Thursday, March 9, 2017
Seema Verma (soon to be head of CMS Medicare) would hold Medicaid recipients accountable.
Donald Trump Medicaid: Seema Verma, Patient Responsibility | Time.com
Seema Verma, President Trump’s pick to lead the Centers for Medicare and Medicaid Service, sees things the same way. Verma, a health policy consultant, helped to reform Indiana’s Medicaid program, working with then-Gov. Mike Pence. With an eye toward competition and personal responsibility, her program, known as Healthy Indiana Plan, mandated monthly contributions from beneficiaries, even individuals at the federal poverty line. There were stiff penalties for missed payments: termination of coverage or transfer to a pared-down plan that offered limited services.
Verma has written that personal contributions are a way for Medicaid recipients to have “skin in the game.” She has said that traditional Medicaid regulations “disempower individuals from taking responsibility for their health, allow utilization of services without regard for the public cost, and foster dependency.”
Verma founded the health policy consulting firm SVC Inc. in June 2001. She is president and CEO of the company, which has worked with the states of Indiana, Iowa, Kentucky, Maine, Michigan, Ohio, and Tennessee. In preparation for the implementation of Obamacare, Verma and SVC Inc. have worked with state insurance agencies and public health agencies to redesign their Medicaid programs. She developed Medicaid reform programs, including waivers, for Ohio, Kentucky, and Iowa. Her firm provided technical assistance to the state of Michigan in the implementation of their Section 1115 Medicaid waiver. SVC also assisted Tennessee in their coverage expansion proposal and supported Iowa's Medicaid transition to managed care.
Following the passage of Obamacare, Verma worked with Indiana Governor Mitch Daniels on health care policy. She was the architect of the Healthy Indiana Plan. The health insurance program, designed for people with low income, requires participants to pay into a health savings account and has high deductibles. According to Verma, "you have to make your contribution every month, with a 60-day grace period. If you don't make the contribution, you're out of the program for 12 months. It's a strong personal responsibility mechanism." The Healthy Indiana Plan received support from the Indiana legislature and passed into law in January 2008. She later created the related "HIP 2.0" under Governor Mike Pence.
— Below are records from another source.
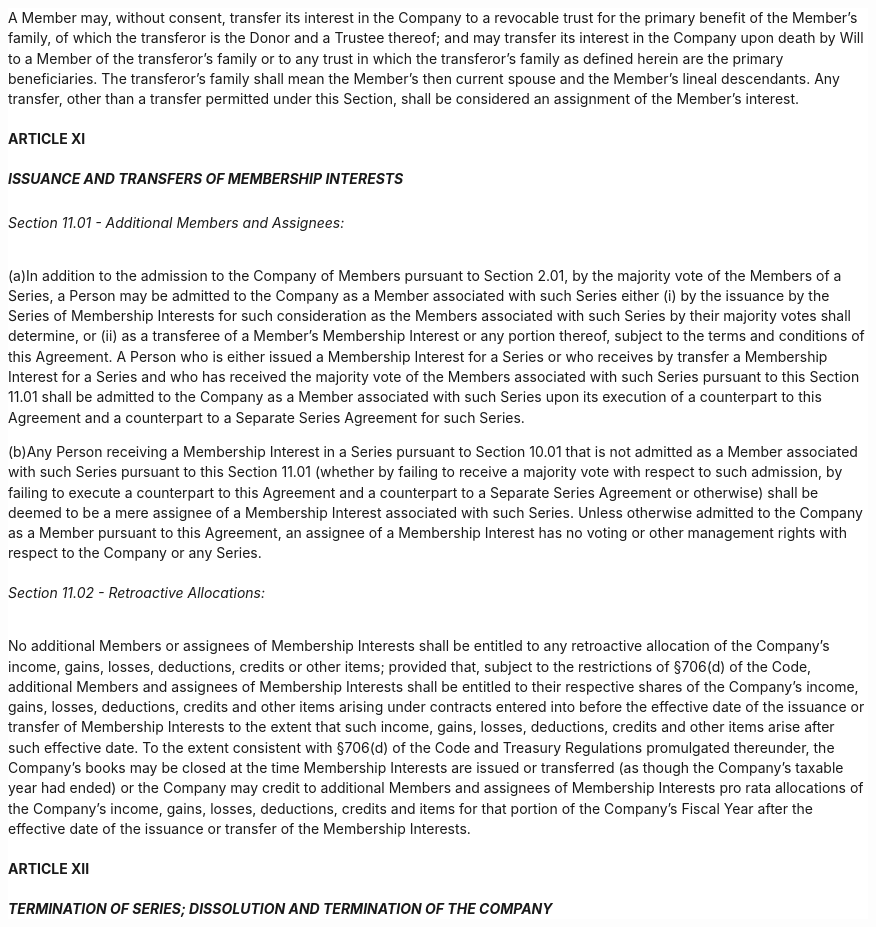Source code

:  A Member may, without consent, transfer its interest in the Company to a revocable trust for the primary benefit of the Member’s family, of which the transferor is the Donor and a Trustee thereof; and may transfer its interest in the Company upon death by Will to a Member of the transferor’s family or to any trust in which the transferor’s family as defined herein are the primary beneficiaries. The transferor’s family shall mean the Member’s then current spouse and the Member’s lineal descendants. Any transfer, other than a transfer permitted under this Section, shall be considered an assignment of the Member’s interest.


#### ARTICLE XI

##### ISSUANCE AND TRANSFERS OF MEMBERSHIP INTERESTS

###### Section 11.01 - Additional Members and Assignees:

(a)In addition to the admission to the Company of Members pursuant to Section 2.01, by the majority vote of the Members of a Series, a Person may be admitted to the Company as a Member associated with such Series either (i) by the issuance by the Series of Membership Interests for such consideration as the Members associated with such Series by their majority votes shall determine, or (ii) as a transferee of a Member’s Membership Interest or any portion thereof, subject to the terms and conditions of this Agreement. A Person who is either issued a Membership Interest for a Series or who receives by transfer a Membership Interest for a Series and who has received the majority vote of the Members associated with such Series pursuant to this Section 11.01 shall be admitted to the Company as a Member associated with such Series upon its execution of a counterpart to this Agreement and a counterpart to a Separate Series Agreement for such Series.

(b)Any Person receiving a Membership Interest in a Series pursuant to Section 10.01 that is not admitted as a Member associated with such Series pursuant to this Section 11.01 (whether by failing to receive a majority vote with respect to such admission, by failing to execute a counterpart to this Agreement and a counterpart to a Separate Series Agreement or otherwise) shall be deemed to be a mere assignee of a Membership Interest associated with such Series. Unless otherwise admitted to the Company as a Member pursuant to this Agreement, an assignee of a Membership Interest has no voting or other management rights with respect to the Company or any Series.

###### Section 11.02 - Retroactive Allocations:

No additional Members or assignees of Membership Interests shall be entitled to any retroactive allocation of the Company’s income, gains, losses, deductions, credits or other items; provided that, subject to the restrictions of §706(d) of the Code, additional Members and assignees of Membership Interests shall be entitled to their respective shares of the Company’s income, gains, losses, deductions, credits and other items arising under contracts entered into before the effective date of the issuance or transfer of Membership Interests to the extent that such income, gains, losses, deductions, credits and other items arise after such effective date. To the extent consistent with §706(d) of the Code and Treasury Regulations promulgated thereunder, the Company’s books may be closed at the time Membership Interests are issued or transferred (as though the Company’s taxable year had ended) or the Company may credit to additional Members and assignees of Membership Interests pro rata allocations of the Company’s income, gains, losses, deductions, credits and items for that portion of the Company’s Fiscal Year after the effective date of the issuance or transfer of the Membership Interests.



#### ARTICLE XII

##### TERMINATION OF SERIES; DISSOLUTION AND TERMINATION OF THE COMPANY
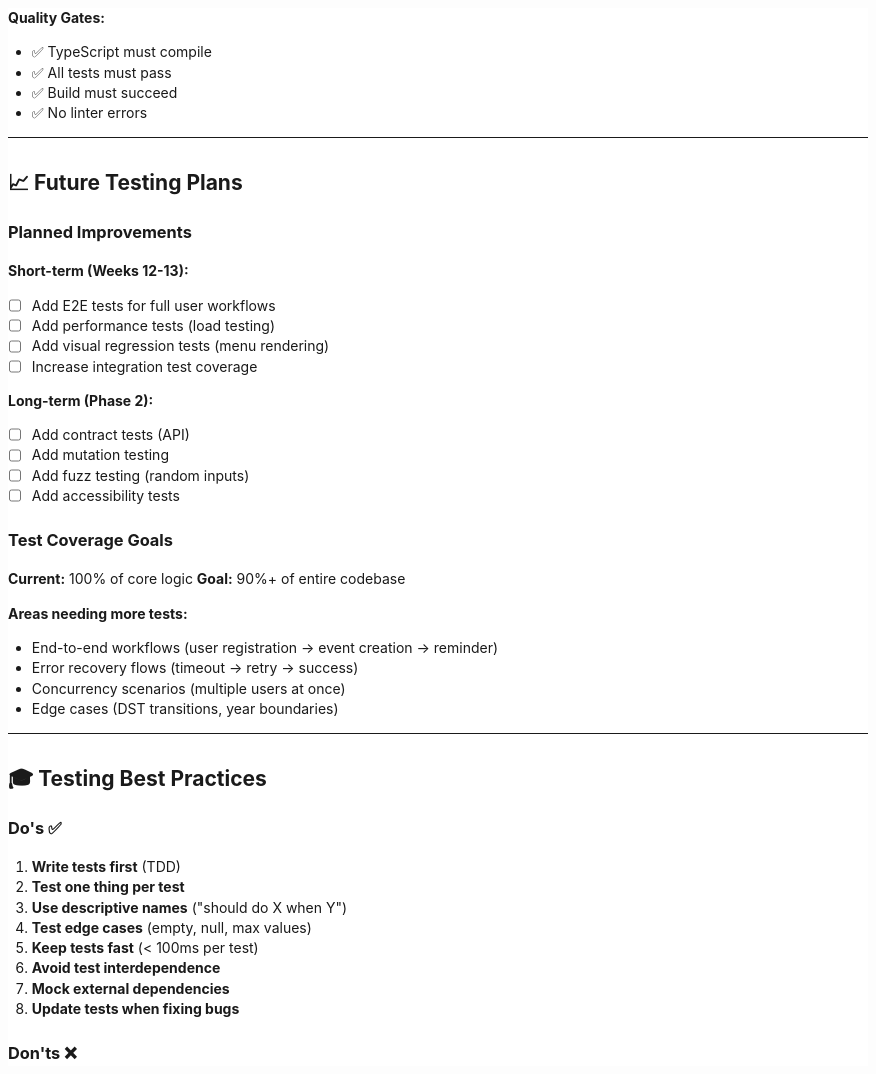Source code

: **Quality Gates:**
- ✅ TypeScript must compile
- ✅ All tests must pass
- ✅ Build must succeed
- ✅ No linter errors

---

## 📈 Future Testing Plans

### Planned Improvements

**Short-term (Weeks 12-13):**
- [ ] Add E2E tests for full user workflows
- [ ] Add performance tests (load testing)
- [ ] Add visual regression tests (menu rendering)
- [ ] Increase integration test coverage

**Long-term (Phase 2):**
- [ ] Add contract tests (API)
- [ ] Add mutation testing
- [ ] Add fuzz testing (random inputs)
- [ ] Add accessibility tests

### Test Coverage Goals

**Current:** 100% of core logic
**Goal:** 90%+ of entire codebase

**Areas needing more tests:**
- End-to-end workflows (user registration → event creation → reminder)
- Error recovery flows (timeout → retry → success)
- Concurrency scenarios (multiple users at once)
- Edge cases (DST transitions, year boundaries)

---

## 🎓 Testing Best Practices

### Do's ✅

1. **Write tests first** (TDD)
2. **Test one thing per test**
3. **Use descriptive names** ("should do X when Y")
4. **Test edge cases** (empty, null, max values)
5. **Keep tests fast** (< 100ms per test)
6. **Avoid test interdependence**
7. **Mock external dependencies**
8. **Update tests when fixing bugs**

### Don'ts ❌
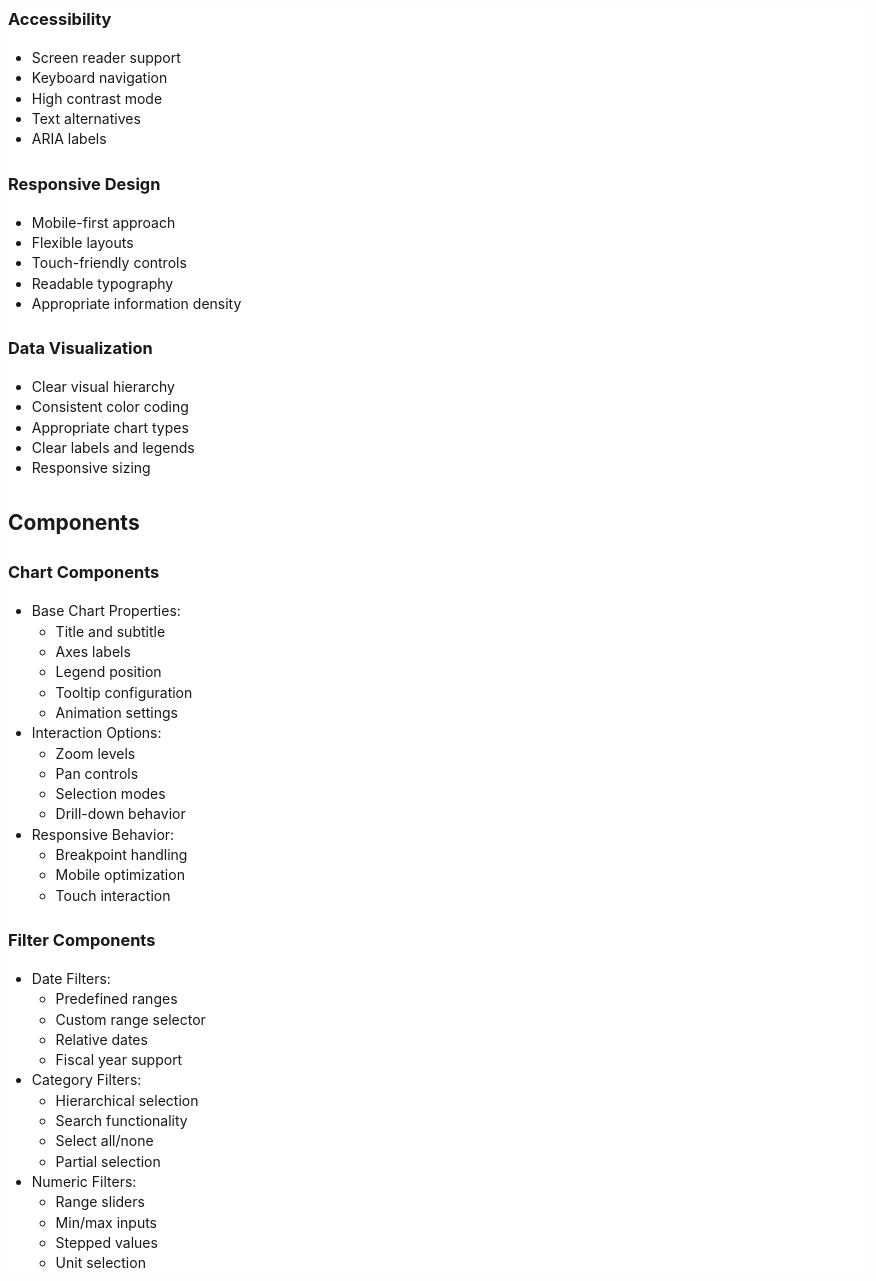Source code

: ### Accessibility
- Screen reader support
- Keyboard navigation
- High contrast mode
- Text alternatives
- ARIA labels

### Responsive Design
- Mobile-first approach
- Flexible layouts
- Touch-friendly controls
- Readable typography
- Appropriate information density

### Data Visualization
- Clear visual hierarchy
- Consistent color coding
- Appropriate chart types
- Clear labels and legends
- Responsive sizing

## Components

### Chart Components
- Base Chart Properties:
  - Title and subtitle
  - Axes labels
  - Legend position
  - Tooltip configuration
  - Animation settings
- Interaction Options:
  - Zoom levels
  - Pan controls
  - Selection modes
  - Drill-down behavior
- Responsive Behavior:
  - Breakpoint handling
  - Mobile optimization
  - Touch interaction

### Filter Components
- Date Filters:
  - Predefined ranges
  - Custom range selector
  - Relative dates
  - Fiscal year support
- Category Filters:
  - Hierarchical selection
  - Search functionality
  - Select all/none
  - Partial selection
- Numeric Filters:
  - Range sliders
  - Min/max inputs
  - Stepped values
  - Unit selection
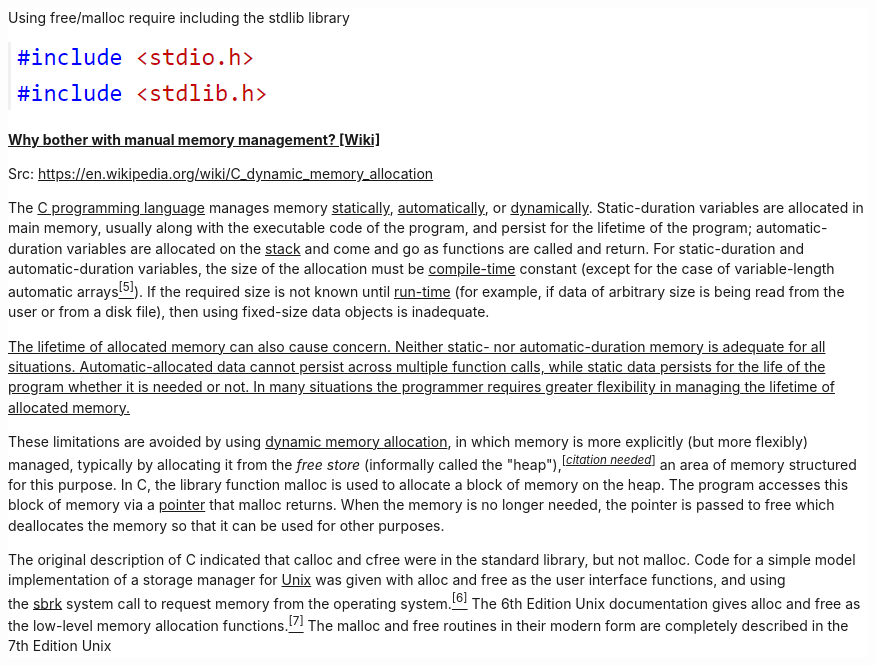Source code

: Using free/malloc require including the stdlib library

<img src="./media/image188.png" style="width:2.98921in;height:0.70824in"
alt="A close-up of a computer code Description automatically generated" />

**<u>Why bother with manual memory management? \[Wiki\]</u>**

Src: <https://en.wikipedia.org/wiki/C_dynamic_memory_allocation>

The [C programming
language](https://en.wikipedia.org/wiki/C_(programming_language)) manages
memory [statically](https://en.wikipedia.org/wiki/Static_memory_allocation), [automatically](https://en.wikipedia.org/wiki/Automatic_memory_allocation),
or [dynamically](https://en.wikipedia.org/wiki/Dynamic_memory_allocation).
Static-duration variables are allocated in main memory, usually along
with the executable code of the program, and persist for the lifetime of
the program; automatic-duration variables are allocated on
the [stack](https://en.wikipedia.org/wiki/Call_stack) and come and go as
functions are called and return. For static-duration and
automatic-duration variables, the size of the allocation must
be [compile-time](https://en.wikipedia.org/wiki/Compile-time) constant
(except for the case of variable-length automatic
arrays[<sup>\[5\]</sup>](https://en.wikipedia.org/wiki/C_dynamic_memory_allocation#cite_note-5)).
If the required size is not known
until [run-time](https://en.wikipedia.org/wiki/Run_time_(program_lifecycle_phase)) (for
example, if data of arbitrary size is being read from the user or from a
disk file), then using fixed-size data objects is inadequate.

<u>The lifetime of allocated memory can also cause concern. Neither
static- nor automatic-duration memory is adequate for all situations.
Automatic-allocated data cannot persist across multiple function calls,
while static data persists for the life of the program whether it is
needed or not. In many situations the programmer requires greater
flexibility in managing the lifetime of allocated memory.</u>

These limitations are avoided by using [dynamic memory
allocation](https://en.wikipedia.org/wiki/Dynamic_memory_allocation), in
which memory is more explicitly (but more flexibly) managed, typically
by allocating it from the *free store* (informally called the
"heap"),<sup>\[[*citation
needed*](https://en.wikipedia.org/wiki/Wikipedia:Citation_needed)\]</sup> an
area of memory structured for this purpose. In C, the library
function malloc is used to allocate a block of memory on the heap. The
program accesses this block of memory via
a [pointer](https://en.wikipedia.org/wiki/Pointer_(computer_programming)) that malloc returns.
When the memory is no longer needed, the pointer is passed to free which
deallocates the memory so that it can be used for other purposes.

The original description of C indicated that calloc and cfree were in
the standard library, but not malloc. Code for a simple model
implementation of a storage manager
for [Unix](https://en.wikipedia.org/wiki/Unix) was given
with alloc and free as the user interface functions, and using
the [sbrk](https://en.wikipedia.org/wiki/Sbrk) system call to request
memory from the operating
system.[<sup>\[6\]</sup>](https://en.wikipedia.org/wiki/C_dynamic_memory_allocation#cite_note-6) The
6th Edition Unix documentation gives alloc and free as the low-level
memory allocation
functions.[<sup>\[7\]</sup>](https://en.wikipedia.org/wiki/C_dynamic_memory_allocation#cite_note-7) The malloc and free routines
in their modern form are completely described in the 7th Edition Unix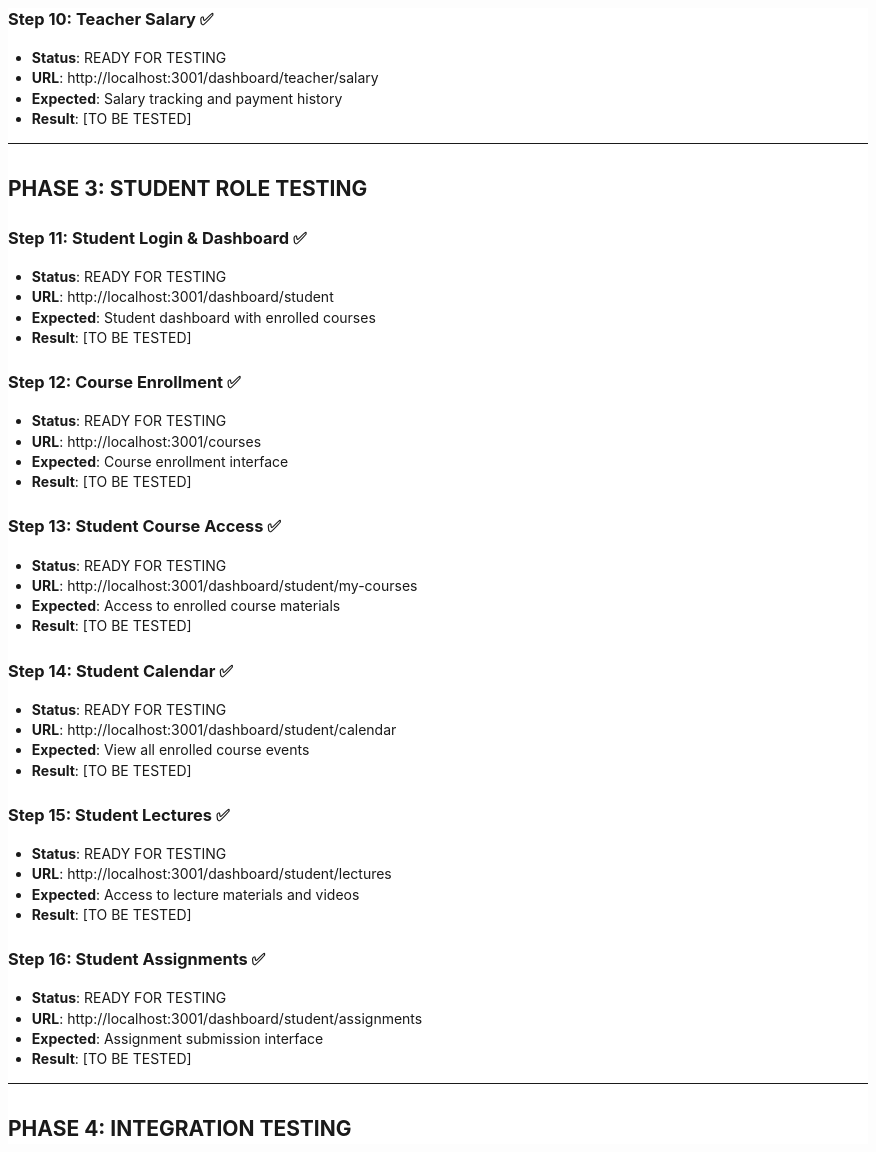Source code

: ### Step 10: Teacher Salary ✅
- **Status**: READY FOR TESTING
- **URL**: http://localhost:3001/dashboard/teacher/salary
- **Expected**: Salary tracking and payment history
- **Result**: [TO BE TESTED]

---

## PHASE 3: STUDENT ROLE TESTING

### Step 11: Student Login & Dashboard ✅
- **Status**: READY FOR TESTING
- **URL**: http://localhost:3001/dashboard/student
- **Expected**: Student dashboard with enrolled courses
- **Result**: [TO BE TESTED]

### Step 12: Course Enrollment ✅
- **Status**: READY FOR TESTING
- **URL**: http://localhost:3001/courses
- **Expected**: Course enrollment interface
- **Result**: [TO BE TESTED]

### Step 13: Student Course Access ✅
- **Status**: READY FOR TESTING
- **URL**: http://localhost:3001/dashboard/student/my-courses
- **Expected**: Access to enrolled course materials
- **Result**: [TO BE TESTED]

### Step 14: Student Calendar ✅
- **Status**: READY FOR TESTING
- **URL**: http://localhost:3001/dashboard/student/calendar
- **Expected**: View all enrolled course events
- **Result**: [TO BE TESTED]

### Step 15: Student Lectures ✅
- **Status**: READY FOR TESTING
- **URL**: http://localhost:3001/dashboard/student/lectures
- **Expected**: Access to lecture materials and videos
- **Result**: [TO BE TESTED]

### Step 16: Student Assignments ✅
- **Status**: READY FOR TESTING
- **URL**: http://localhost:3001/dashboard/student/assignments
- **Expected**: Assignment submission interface
- **Result**: [TO BE TESTED]

---

## PHASE 4: INTEGRATION TESTING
In 2014, an article in The Indianapolis Star raised concerns over a potential conflict of interest arising from Verma's dual roles as both a health care consultant for Indiana and an employee of a Hewlett-Packard division that is among Indiana's largest Medicaid vendors. As of 2014, SVC Inc. had been awarded over $3.5 million in Indiana state contracts. Verma was concurrently employed with Hewlett-Packard, earning over $1 million during a period when the company had secured $500 million in state contracts.